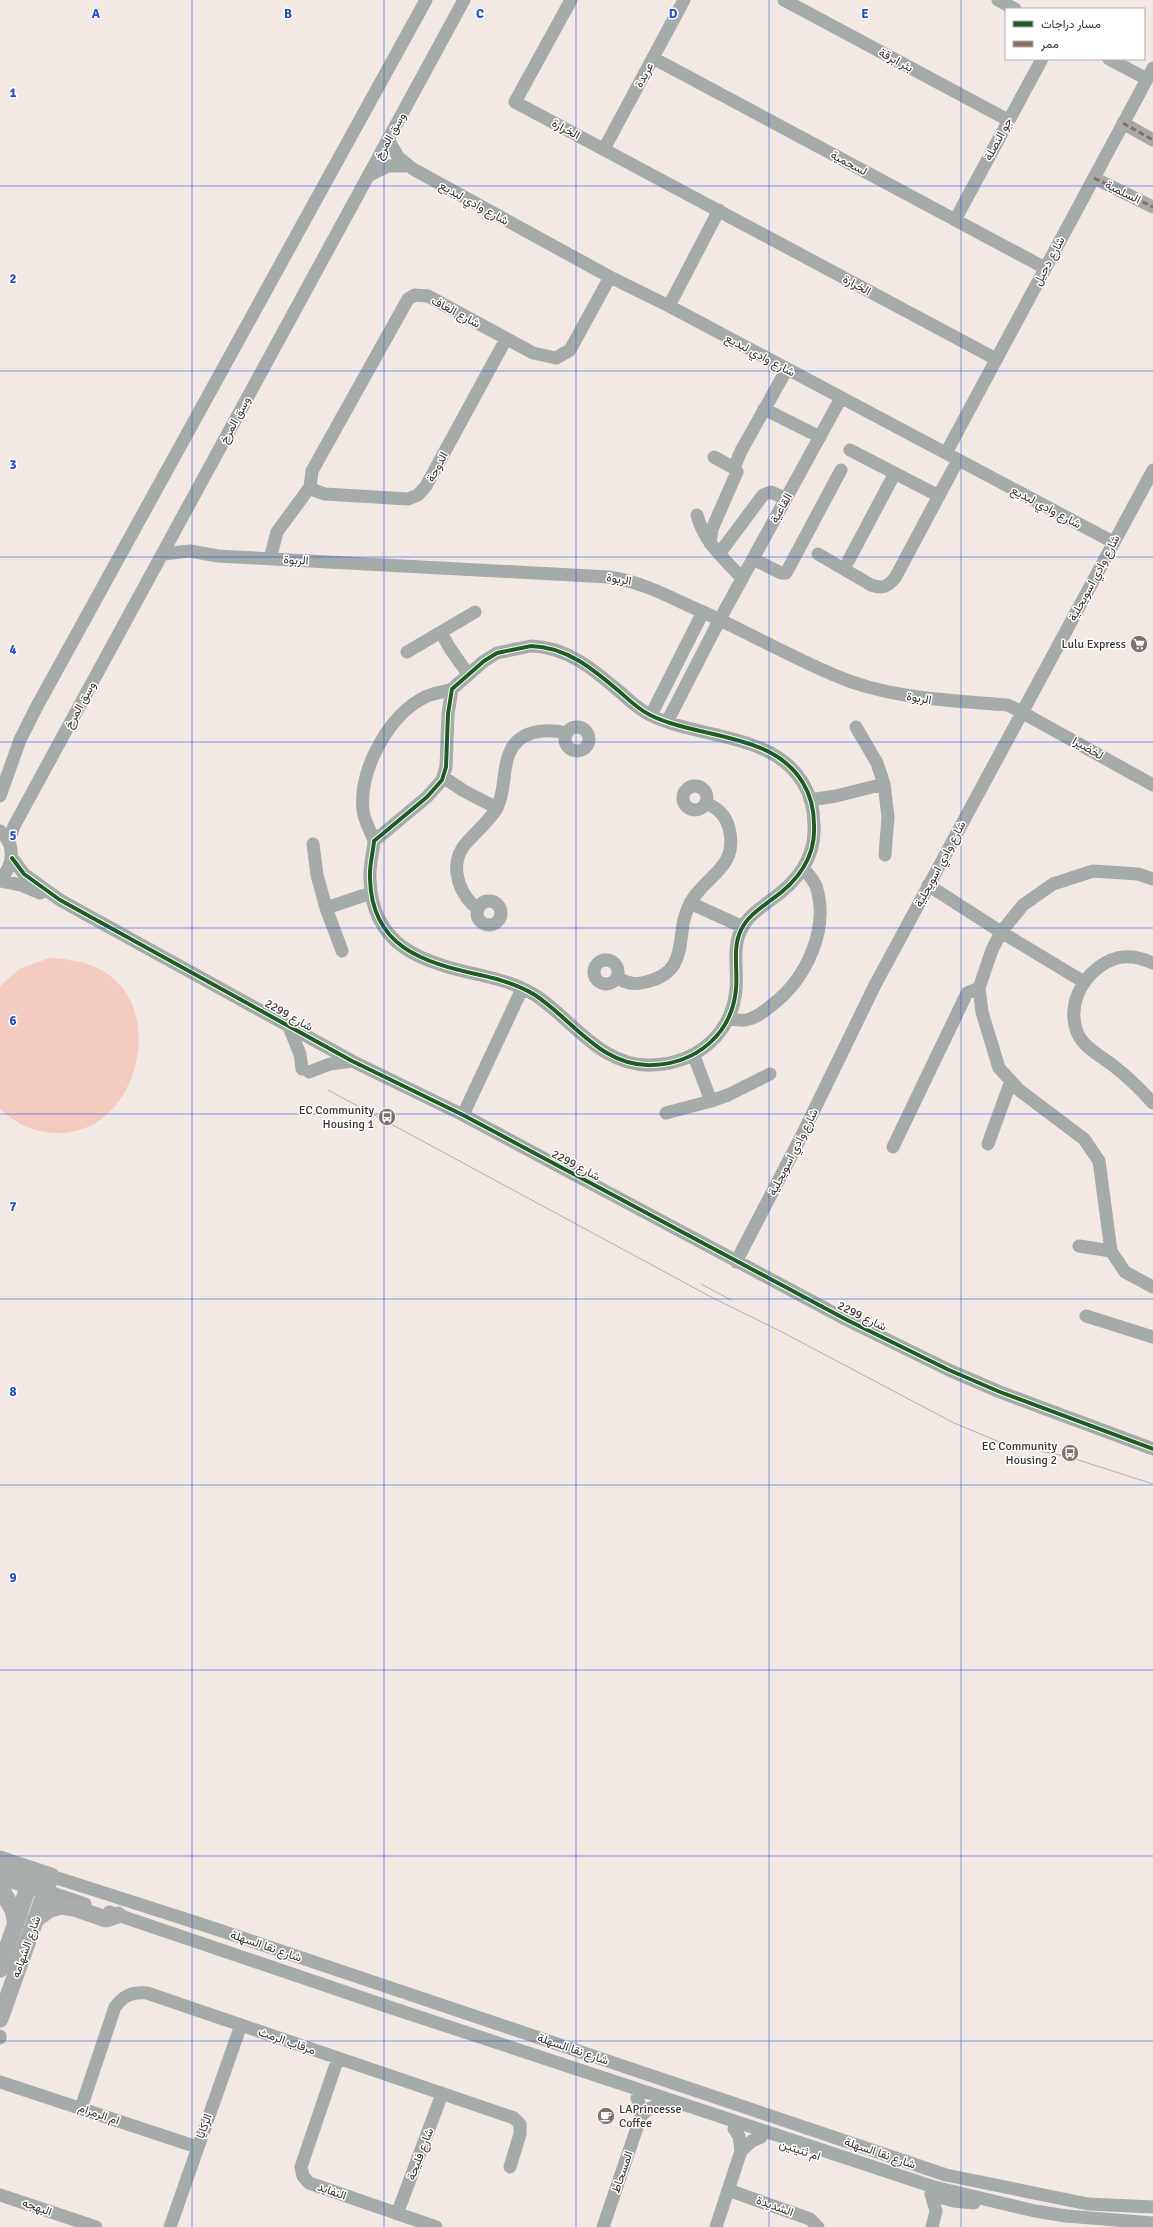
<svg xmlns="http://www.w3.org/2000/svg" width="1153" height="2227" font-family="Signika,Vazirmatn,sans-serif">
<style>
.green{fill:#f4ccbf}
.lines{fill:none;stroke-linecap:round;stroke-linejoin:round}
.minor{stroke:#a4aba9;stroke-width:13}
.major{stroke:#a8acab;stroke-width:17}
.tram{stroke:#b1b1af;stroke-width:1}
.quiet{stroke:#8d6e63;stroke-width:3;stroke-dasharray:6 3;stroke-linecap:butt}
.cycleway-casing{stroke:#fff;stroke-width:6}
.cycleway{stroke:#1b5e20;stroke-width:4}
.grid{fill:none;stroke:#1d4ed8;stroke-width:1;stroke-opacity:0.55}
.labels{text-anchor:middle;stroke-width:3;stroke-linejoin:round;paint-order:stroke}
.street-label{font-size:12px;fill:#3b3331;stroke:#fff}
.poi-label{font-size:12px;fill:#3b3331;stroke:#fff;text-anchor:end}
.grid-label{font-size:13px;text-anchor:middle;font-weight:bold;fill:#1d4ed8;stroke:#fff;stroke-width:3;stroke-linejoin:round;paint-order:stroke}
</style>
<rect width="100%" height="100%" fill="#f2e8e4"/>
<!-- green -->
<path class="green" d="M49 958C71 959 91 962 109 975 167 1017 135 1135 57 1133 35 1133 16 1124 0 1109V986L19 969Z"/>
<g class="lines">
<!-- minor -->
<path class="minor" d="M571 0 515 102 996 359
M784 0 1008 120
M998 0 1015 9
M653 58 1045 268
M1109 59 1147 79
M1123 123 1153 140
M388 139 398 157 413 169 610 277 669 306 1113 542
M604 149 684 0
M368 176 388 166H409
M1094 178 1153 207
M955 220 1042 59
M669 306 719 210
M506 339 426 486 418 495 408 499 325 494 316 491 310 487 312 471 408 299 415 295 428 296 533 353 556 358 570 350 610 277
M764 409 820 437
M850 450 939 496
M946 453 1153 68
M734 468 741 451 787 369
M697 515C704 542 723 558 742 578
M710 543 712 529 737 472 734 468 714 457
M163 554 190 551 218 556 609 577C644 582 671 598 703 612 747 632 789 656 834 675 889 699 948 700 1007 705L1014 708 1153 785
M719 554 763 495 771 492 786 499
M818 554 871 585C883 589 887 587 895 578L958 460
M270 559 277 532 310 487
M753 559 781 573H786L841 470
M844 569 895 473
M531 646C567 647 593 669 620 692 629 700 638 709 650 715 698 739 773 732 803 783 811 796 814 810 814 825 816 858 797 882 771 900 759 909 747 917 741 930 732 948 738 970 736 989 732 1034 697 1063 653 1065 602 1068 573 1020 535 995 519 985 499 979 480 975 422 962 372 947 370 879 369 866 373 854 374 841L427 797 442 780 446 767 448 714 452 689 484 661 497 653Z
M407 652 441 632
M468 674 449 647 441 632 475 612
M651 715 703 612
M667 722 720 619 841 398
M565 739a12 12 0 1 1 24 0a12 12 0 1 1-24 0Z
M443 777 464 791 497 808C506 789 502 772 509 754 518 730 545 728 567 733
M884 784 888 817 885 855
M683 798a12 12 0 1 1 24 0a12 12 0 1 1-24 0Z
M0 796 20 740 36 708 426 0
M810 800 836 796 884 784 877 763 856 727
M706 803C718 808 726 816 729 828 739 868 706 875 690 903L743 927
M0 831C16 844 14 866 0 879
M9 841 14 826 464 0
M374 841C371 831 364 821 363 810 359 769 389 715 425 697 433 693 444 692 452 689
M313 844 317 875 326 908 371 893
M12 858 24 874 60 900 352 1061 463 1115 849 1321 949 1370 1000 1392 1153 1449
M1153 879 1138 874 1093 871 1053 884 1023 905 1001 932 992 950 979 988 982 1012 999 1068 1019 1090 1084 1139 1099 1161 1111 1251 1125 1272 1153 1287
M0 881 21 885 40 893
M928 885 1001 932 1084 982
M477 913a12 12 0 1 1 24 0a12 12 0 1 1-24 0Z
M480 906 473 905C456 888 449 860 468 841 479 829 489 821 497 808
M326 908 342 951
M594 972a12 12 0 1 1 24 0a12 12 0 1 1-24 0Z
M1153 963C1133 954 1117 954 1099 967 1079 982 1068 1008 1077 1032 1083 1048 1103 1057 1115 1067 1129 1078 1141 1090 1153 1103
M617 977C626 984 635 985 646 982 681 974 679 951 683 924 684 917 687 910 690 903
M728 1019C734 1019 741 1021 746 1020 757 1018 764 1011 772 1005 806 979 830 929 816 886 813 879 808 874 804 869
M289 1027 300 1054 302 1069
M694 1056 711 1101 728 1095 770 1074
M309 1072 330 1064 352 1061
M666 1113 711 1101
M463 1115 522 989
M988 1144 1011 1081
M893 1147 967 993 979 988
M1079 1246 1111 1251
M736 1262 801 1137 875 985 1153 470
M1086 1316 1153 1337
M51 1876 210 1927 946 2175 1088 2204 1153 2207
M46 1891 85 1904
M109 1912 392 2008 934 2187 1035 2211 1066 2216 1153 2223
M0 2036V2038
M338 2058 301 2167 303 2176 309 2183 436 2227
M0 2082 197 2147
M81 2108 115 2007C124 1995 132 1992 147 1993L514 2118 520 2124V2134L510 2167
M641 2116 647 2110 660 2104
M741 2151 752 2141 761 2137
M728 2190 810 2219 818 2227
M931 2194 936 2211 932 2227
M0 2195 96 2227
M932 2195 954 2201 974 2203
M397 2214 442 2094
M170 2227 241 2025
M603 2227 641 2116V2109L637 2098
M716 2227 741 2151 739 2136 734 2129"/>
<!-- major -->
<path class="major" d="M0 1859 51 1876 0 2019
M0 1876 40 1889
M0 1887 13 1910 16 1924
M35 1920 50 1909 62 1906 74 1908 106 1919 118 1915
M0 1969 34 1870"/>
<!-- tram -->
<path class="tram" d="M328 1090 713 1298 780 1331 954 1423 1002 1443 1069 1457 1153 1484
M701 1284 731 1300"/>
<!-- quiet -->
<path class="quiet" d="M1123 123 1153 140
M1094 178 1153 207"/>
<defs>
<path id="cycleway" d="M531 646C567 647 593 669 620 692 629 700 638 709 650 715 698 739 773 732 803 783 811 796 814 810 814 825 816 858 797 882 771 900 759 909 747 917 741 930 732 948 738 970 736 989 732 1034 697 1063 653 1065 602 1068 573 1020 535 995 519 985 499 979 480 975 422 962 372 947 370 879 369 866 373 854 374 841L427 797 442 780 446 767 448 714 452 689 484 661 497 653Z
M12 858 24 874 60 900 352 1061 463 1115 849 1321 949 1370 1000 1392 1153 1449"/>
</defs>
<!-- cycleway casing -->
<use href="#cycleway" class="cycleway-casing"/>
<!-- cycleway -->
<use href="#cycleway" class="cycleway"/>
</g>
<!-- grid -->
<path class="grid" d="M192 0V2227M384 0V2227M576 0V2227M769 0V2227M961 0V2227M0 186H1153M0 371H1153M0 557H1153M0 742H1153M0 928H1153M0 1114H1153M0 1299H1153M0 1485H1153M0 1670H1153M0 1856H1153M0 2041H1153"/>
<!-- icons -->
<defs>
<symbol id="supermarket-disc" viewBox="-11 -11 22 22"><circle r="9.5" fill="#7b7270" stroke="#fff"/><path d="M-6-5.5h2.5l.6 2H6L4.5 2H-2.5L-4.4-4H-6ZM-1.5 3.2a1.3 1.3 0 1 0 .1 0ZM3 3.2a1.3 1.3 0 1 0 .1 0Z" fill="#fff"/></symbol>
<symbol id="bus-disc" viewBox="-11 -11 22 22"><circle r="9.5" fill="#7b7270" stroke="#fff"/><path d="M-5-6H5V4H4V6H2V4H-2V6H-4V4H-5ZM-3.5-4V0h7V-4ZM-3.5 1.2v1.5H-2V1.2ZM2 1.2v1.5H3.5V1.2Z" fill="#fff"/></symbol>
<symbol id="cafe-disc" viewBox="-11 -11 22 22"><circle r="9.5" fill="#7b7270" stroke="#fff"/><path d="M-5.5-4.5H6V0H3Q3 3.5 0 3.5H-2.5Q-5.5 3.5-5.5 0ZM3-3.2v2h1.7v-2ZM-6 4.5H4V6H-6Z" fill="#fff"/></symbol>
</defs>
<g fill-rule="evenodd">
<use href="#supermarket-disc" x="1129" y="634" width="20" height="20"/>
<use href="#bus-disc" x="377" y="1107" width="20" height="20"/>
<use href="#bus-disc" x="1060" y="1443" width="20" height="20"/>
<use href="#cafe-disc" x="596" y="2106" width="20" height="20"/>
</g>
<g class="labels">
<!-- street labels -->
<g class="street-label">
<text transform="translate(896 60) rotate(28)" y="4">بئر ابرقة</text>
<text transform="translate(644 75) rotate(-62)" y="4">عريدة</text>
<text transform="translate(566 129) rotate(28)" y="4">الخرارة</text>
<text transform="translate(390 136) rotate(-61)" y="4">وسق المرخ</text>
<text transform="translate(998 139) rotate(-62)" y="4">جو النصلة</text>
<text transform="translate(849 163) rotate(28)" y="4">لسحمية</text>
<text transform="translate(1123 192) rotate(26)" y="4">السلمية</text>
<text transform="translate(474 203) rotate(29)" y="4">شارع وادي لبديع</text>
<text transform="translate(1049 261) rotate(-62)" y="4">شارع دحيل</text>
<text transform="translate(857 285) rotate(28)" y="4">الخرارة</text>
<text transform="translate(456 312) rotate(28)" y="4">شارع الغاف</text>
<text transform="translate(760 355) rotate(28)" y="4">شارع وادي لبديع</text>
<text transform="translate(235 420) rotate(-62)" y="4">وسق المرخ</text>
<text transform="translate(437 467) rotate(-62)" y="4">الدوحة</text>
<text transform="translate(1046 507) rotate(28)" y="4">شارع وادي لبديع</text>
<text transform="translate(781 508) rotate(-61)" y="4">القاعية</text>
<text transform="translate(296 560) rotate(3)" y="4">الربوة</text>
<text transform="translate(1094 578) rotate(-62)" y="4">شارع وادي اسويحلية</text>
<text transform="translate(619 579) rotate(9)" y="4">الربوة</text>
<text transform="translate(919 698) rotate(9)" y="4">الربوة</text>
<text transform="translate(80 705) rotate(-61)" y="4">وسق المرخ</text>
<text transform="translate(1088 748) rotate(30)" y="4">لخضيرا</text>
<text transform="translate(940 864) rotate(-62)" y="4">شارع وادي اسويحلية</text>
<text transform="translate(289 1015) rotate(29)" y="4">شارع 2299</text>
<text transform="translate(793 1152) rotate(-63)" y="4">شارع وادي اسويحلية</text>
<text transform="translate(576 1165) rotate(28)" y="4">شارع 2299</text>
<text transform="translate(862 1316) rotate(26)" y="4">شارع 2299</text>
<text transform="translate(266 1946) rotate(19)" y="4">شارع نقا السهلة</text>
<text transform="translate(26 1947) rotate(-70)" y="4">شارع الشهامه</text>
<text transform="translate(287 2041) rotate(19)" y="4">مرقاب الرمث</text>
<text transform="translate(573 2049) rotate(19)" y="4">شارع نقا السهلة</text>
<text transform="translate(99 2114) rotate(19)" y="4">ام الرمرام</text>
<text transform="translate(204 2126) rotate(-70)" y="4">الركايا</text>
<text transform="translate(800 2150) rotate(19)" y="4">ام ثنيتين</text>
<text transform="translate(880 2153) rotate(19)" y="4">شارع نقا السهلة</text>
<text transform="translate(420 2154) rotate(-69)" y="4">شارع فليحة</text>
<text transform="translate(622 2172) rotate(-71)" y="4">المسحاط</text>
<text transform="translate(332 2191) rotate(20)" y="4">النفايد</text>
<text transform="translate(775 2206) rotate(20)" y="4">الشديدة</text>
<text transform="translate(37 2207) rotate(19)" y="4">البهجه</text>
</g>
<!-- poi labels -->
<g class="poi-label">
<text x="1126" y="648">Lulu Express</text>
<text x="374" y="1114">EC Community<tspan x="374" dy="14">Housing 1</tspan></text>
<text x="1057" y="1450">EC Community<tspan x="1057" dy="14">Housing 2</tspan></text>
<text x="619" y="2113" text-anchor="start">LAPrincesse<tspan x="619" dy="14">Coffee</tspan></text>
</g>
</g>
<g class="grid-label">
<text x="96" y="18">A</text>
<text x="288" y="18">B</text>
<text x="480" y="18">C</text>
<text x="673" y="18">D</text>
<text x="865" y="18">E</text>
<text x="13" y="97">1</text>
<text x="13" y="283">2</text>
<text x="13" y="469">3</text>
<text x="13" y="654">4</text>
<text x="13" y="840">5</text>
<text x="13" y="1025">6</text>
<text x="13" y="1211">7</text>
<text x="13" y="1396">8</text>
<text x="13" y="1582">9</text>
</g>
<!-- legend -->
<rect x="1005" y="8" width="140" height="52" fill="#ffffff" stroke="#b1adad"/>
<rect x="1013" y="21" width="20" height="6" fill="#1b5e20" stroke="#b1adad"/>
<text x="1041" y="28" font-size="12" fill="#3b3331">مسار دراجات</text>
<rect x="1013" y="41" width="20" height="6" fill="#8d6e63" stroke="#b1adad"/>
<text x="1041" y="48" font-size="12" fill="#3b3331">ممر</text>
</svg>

_ _ _

### Aim of the exercise
Once each line with "lines" in the entries is counted, state the total and nothing else.

### Output of the exercise
2